Le Maroc vient de franchir un cap dans l’édition 2025 du Global Innovation Index (GII), publié par l’Organisation mondiale de la propriété intellectuelle (OMPI). Classé 57ème sur 139 économies, le Royaume gagne neuf places en un an et signe son meilleur score historique.
L’index souligne la montée en gamme de l’appareil productif marocain. Le pays occupe désormais le 12ème rang mondial pour la fabrication high-tech, un secteur qui représente près de 50 % de sa production industrielle. L’automobile, l’aéronautique et l’électronique constituent les vitrines de cette mutation, portée par des investissements étrangers massifs et par des politiques industrielles ciblées. Le Maroc confirme ainsi sa volonté de passer d’une économie d’assemblage à une économie de conception…
Autre atout majeur : les actifs immatériels. Le pays se classe 6ème mondial pour les dessins et modèles industriels, 24ème pour les marques déposées et 26ème pour les actifs immatériels dans leur ensemble. Ces performances traduisent une appropriation croissante de la propriété intellectuelle par les entreprises, ainsi qu’un cadre réglementaire mieux adapté à la valorisation des innovations locales.
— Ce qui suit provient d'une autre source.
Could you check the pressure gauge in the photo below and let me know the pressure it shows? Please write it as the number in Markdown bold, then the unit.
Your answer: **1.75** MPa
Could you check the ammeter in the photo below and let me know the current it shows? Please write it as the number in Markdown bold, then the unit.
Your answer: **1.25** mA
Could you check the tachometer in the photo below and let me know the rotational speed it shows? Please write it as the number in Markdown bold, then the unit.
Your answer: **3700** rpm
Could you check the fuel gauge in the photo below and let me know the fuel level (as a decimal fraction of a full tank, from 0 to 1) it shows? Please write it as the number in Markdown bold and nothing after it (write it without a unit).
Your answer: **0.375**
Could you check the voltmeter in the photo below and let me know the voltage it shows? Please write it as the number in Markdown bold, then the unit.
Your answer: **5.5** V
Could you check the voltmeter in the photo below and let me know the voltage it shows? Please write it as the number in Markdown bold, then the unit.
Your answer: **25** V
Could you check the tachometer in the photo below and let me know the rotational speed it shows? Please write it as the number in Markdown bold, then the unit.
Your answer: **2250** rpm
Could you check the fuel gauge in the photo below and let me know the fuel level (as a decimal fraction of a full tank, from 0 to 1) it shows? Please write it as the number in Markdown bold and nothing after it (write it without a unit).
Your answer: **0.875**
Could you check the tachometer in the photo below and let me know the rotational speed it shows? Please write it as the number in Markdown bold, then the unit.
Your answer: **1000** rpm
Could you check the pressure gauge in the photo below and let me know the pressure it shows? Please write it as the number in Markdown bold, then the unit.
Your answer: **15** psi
Sur le terrain éducatif, le Royaume affiche une 16ème place mondiale en dépenses dans l’éducation. Si la qualité de l’enseignement reste inégale, cet effort financier contribue à renforcer le capital humain, condition indispensable à la création de valeur. De plus, le Maroc se hisse au 24ème rang mondial en productivité du travail, un signe d’efficacité accrue de son tissu productif.
L’Algérie, en revanche, reste engluée dans le bas du classement (115ème). Malgré quelques résultats notables – 44ème pour la collaboration université-industrie, 30ème pour les brevets d’origine –, le pays souffre d’un secteur privé peu investi dans la recherche et d’une dépendance persistante aux hydrocarbures. Cette inertie empêche la construction d’un véritable écosystème d’innovation.
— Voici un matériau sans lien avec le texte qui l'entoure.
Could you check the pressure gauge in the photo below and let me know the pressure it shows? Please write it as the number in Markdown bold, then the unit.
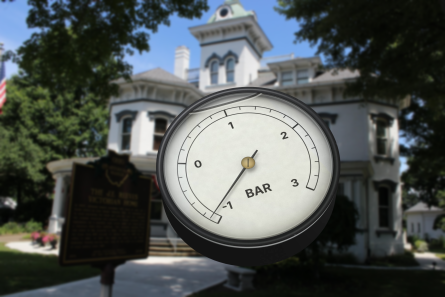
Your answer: **-0.9** bar
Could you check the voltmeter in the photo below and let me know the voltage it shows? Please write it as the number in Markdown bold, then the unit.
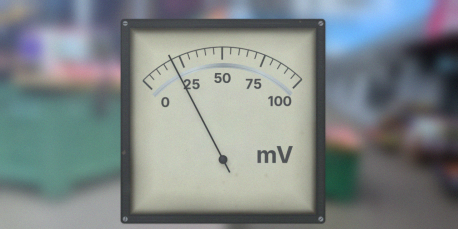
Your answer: **20** mV
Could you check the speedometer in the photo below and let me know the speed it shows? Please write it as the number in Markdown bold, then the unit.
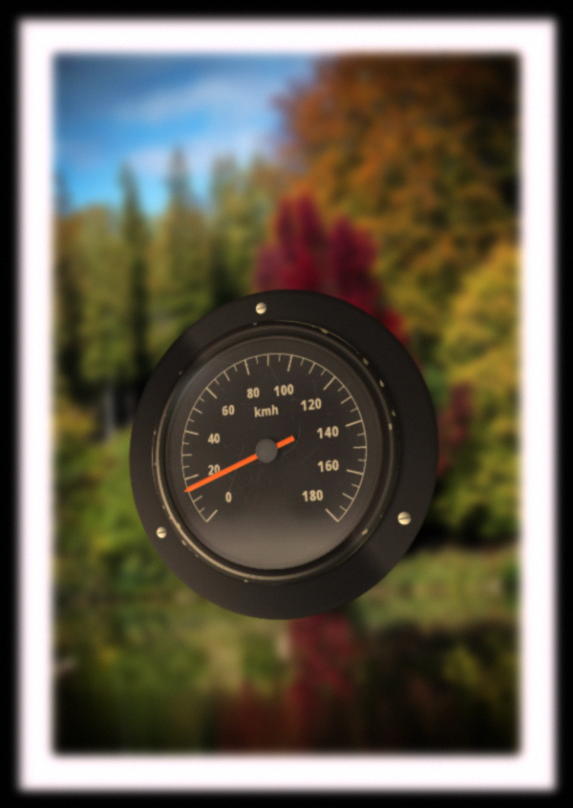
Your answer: **15** km/h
La Mauritanie, classée 131ème, illustre le retard structurel d’une économie encore très dépendante de l’extraction minière. Le rapport relève pourtant deux points positifs : une 9ème place mondiale pour l’attractivité des investissements directs étrangers et une 8ème place pour le dividende démographique des jeunes. Mais faute de politiques éducatives et scientifiques ambitieuses, ces atouts restent sous-exploités.
Dans ce paysage contrasté, le Maroc s’impose comme le leader incontesté de l’Afrique du Nord (hors Égypte, 86ème). Ce statut consolide sa position stratégique dans la région MENA, où seuls Israël (14ème), Chypre (25ème) et les Émirats Arabes Unis (30ème) occupent des places plus avancées.
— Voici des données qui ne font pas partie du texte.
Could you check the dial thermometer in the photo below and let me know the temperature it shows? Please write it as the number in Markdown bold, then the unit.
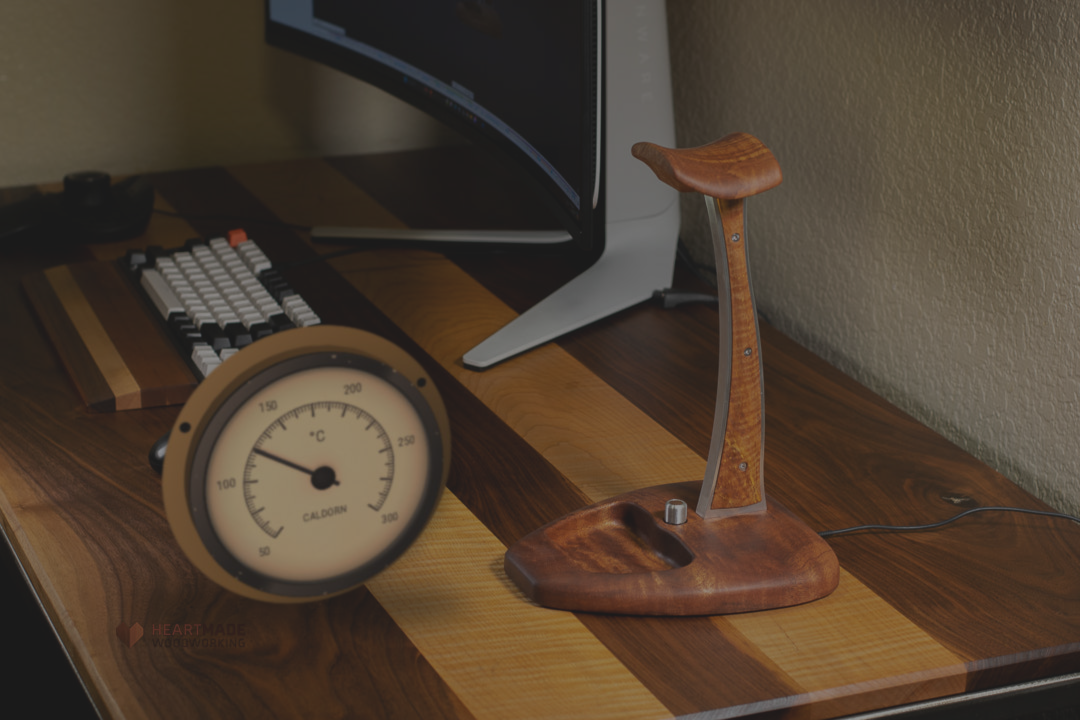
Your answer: **125** °C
Le second défi touche au lien entre universités et entreprises. Bien que des incubateurs et clusters technologiques se développent, la conversion des résultats académiques en innovations commercialisables reste insuffisante. Le Maroc devra renforcer ce chaînon pour rivaliser avec des économies émergentes comme la Turquie (43ème), l’Inde (38ème) ou le Vietnam (44ème), qui investissent massivement dans la recherche appliquée.
Le troisième défi est celui de l’inclusion territoriale. Si Casablanca, Tanger et Rabat tirent la dynamique d’innovation, de larges pans du pays demeurent à l’écart. Les inégalités d’accès au numérique et à l’éducation limitent l’essor d’écosystèmes régionaux capables de contribuer à la compétitivité nationale. L’innovation marocaine gagnerait à être pensée comme un levier partagé, et non concentré dans quelques pôles.
Toutefois, le Royaume dispose d’avantages structurels non négligeables : une stabilité politique relative, un réseau diversifié d’accords de libre-échange et une position géographique stratégique reliant l’Afrique, l’Europe et le Moyen-Orient. Ces facteurs en font une plateforme attractive pour les multinationales à la recherche de relais d’innovation.
À moyen terme, le succès marocain dépendra de sa capacité à instaurer un cercle vertueux : améliorer la qualité de l’éducation, accroître la recherche scientifique, attirer davantage de capitaux privés et intégrer les jeunes diplômés dans l’économie de la connaissance. L’édition 2025 du GII marque une étape, mais la route reste longue pour rivaliser avec les grandes puissances émergentes.